Exercise goal:
Reproduce the following records word for word, from the line containing "collectors: E. W. Nelson" up to and including the final line.

<<<<

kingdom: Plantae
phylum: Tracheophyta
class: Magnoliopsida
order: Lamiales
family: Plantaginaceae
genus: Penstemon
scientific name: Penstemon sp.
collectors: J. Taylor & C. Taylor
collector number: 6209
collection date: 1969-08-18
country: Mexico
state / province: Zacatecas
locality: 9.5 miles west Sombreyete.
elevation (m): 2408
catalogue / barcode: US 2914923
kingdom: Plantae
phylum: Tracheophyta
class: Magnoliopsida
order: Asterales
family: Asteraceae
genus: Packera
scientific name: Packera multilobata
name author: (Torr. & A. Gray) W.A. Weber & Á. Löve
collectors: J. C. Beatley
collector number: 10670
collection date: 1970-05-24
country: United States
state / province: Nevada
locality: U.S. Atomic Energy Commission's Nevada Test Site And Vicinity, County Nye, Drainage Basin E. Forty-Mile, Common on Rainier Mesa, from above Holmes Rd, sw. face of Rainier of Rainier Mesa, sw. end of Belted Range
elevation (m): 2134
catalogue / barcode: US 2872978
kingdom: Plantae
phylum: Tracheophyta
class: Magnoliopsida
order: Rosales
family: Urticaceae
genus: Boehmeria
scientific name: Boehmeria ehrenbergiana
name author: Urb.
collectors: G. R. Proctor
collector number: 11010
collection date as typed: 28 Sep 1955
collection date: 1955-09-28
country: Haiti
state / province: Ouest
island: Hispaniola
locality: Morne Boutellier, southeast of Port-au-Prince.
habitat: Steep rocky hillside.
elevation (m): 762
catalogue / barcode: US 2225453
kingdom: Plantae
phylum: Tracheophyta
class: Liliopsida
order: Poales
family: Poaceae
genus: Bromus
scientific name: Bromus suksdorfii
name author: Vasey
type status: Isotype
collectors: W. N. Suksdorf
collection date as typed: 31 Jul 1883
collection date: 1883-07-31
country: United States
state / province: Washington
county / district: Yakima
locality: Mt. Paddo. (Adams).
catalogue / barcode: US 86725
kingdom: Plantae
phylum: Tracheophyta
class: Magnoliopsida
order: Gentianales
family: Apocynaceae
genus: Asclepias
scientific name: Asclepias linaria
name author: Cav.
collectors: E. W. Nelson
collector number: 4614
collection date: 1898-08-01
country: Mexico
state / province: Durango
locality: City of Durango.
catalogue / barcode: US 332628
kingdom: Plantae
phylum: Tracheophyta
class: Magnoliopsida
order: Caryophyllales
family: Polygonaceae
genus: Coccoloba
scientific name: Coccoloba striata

>>>>

Answer to this task:
collectors: E. W. Nelson
collector number: 4614
collection date: 1898-08-01
country: Mexico
state / province: Durango
locality: City of Durango.
catalogue / barcode: US 332628
kingdom: Plantae
phylum: Tracheophyta
class: Magnoliopsida
order: Caryophyllales
family: Polygonaceae
genus: Coccoloba
scientific name: Coccoloba striata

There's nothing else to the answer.